The claims about not being allowed to use the name as executable are false as well. There appears to be no trademark, and therefore, anyone can use this name. Copyright does not equal trademark.
> This is due to the use of the term "Intellectual Property".
Not all licenses using this term are GPL-incompatible, see
e.g. https://gnu.org/licenses/license-list.html#CeCILL (most are, the
reasons to use this term and to make GPL-incompatible licenses are
probably correlated).
> It is true there is no "man" page, but there is an "info" page, so
> there again is no reason to have this weirdness going on.
Both kinds of documentation have different uses.
(I like your concise explanation of these licensing issues.)

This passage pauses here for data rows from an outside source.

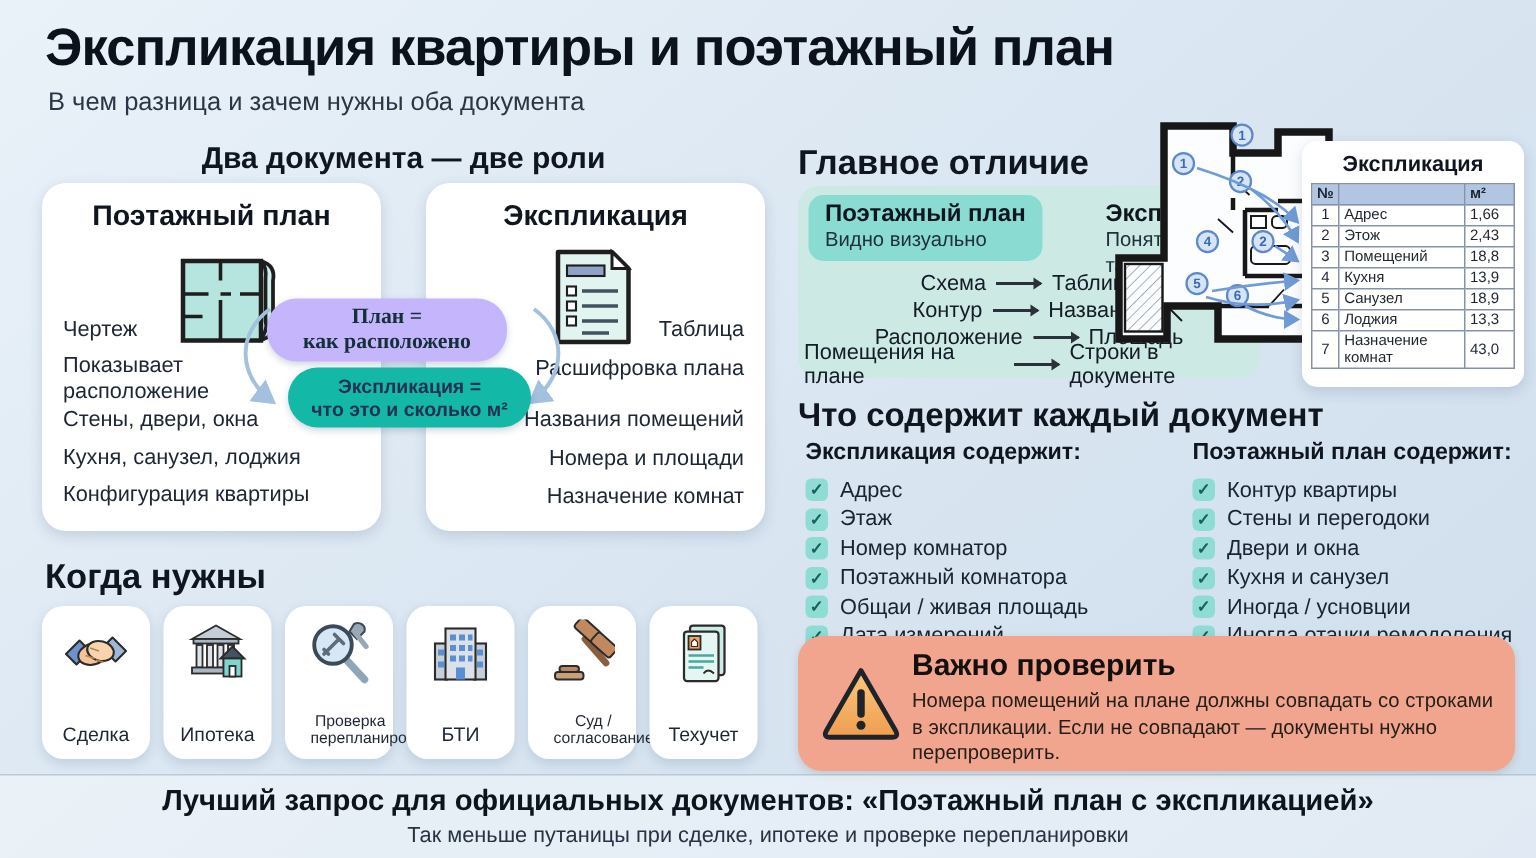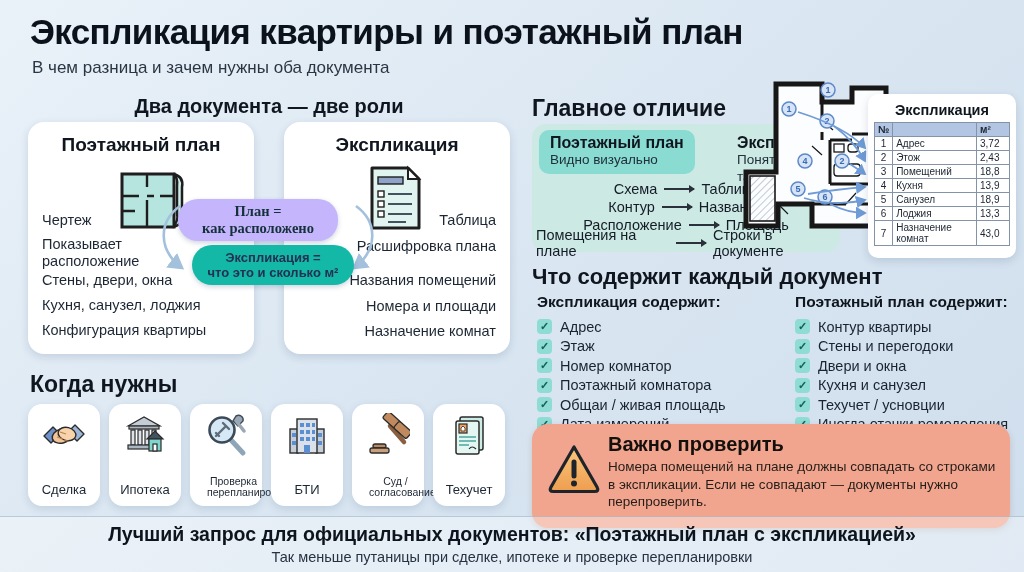--- a/index.html
+++ b/index.html
@@ -69,21 +69,21 @@
   .contents-heading { left:532px; top:264px; font-size:22px; }
   .chk-list { list-style:none; }
   .chk-list .list-title { font-size:15.5px; font-weight:800; color:#10161f; margin-bottom:6px; }
   .chk { display:flex; align-items:center; gap:8px; height:19.5px; font-size:14.5px; color:#1a2430; }
   .chk-box { width:15px; height:15px; border-radius:4px; background:#8edcd4; color:#14625b;
              font-size:11px; font-weight:700; display:flex; align-items:center; justify-content:center; flex:0 0 auto; }
   .list-expl { left:537px; top:293px; width:250px; }
   .list-plan { left:795px; top:293px; width:222px; }
 
   
-  .warning-box { left:532px; top:424px; width:478px; height:104px; border-radius:16px; background:#f1a58f;
+  .warning-box { left:532px; top:424px; width:478px; height:90px; border-radius:16px; background:#f1a58f;
                  box-shadow:0 2px 6px rgba(120,60,30,.18); }
   .warning-title { position:absolute; left:76px; top:9px; font-size:20px; font-weight:800; color:#14100d; }
   .warning-text { position:absolute; left:76px; top:34px; width:392px; font-size:13.5px; line-height:1.3; color:#241d18; }
 
   
   .footer-band { left:0; top:516px; width:1024px; height:56px; background:rgba(255,255,255,.38);
                  border-top:1px solid rgba(125,155,185,.45); }
   .footer-main { position:absolute; left:0; top:6px; width:100%; text-align:center; font-size:19.5px; font-weight:800; color:#0d141d; }
   .footer-sub { position:absolute; left:0; top:32px; width:100%; text-align:center; font-size:14.5px; color:#273242; }
 </style>
@@ -361,21 +361,21 @@
       <tr>
         <th>№</th>
         <th></th>
         <th>м²</th>
       </tr>
     </thead>
     <tbody>
       <tr>
           <td class="c-num">1</td>
           <td>Адрес</td>
-          <td class="c-val">3,72</td>
+          <td class="c-val">1,66</td>
         </tr>
       <tr>
           <td class="c-num">2</td>
           <td>Этож</td>
           <td class="c-val">2,43</td>
         </tr>
       <tr>
           <td class="c-num">3</td>
           <td>Помещений</td>
           <td class="c-val">18,8</td>
@@ -447,21 +447,21 @@
   <li class="chk">
       <span class="chk-box">✓</span>
       <span>Двери и окна</span>
     </li>
   <li class="chk">
       <span class="chk-box">✓</span>
       <span>Кухня и санузел</span>
     </li>
   <li class="chk">
       <span class="chk-box">✓</span>
-      <span>Техучет / усновции</span>
+      <span>Иногда / усновции</span>
     </li>
   <li class="chk">
       <span class="chk-box">✓</span>
       <span>Иногда отачки ремодоления</span>
     </li>
 </ul>
 
 <div class="abs warning-box">
   <svg class="abs" style="left:14px; top:18px;" width="56" height="52" viewBox="0 0 56 52">
     <defs>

> http://cdrecord.berlios.de/private/linux-dist.html
>
> there seems to be some irritation on the licence, on original and
> illegal fork.
> some distributions switching back from the possibly illegal fork to
> the original.
There are obvious things that its maintainer could do if he wanted it to
be used in GNU/Linux distributions (e.g. use a GPL-compatible permissive
license instead of CDDL). The issue of changing program names in
modified versions is mentioned by the FSF, this requirement is barely
acceptable in some cases
(https://gnu.org/licenses/license-list.html#LPPL-1.2) and is not
considered to be required by the GPL. There probably are better
arguments to use if there really is a GPL violation.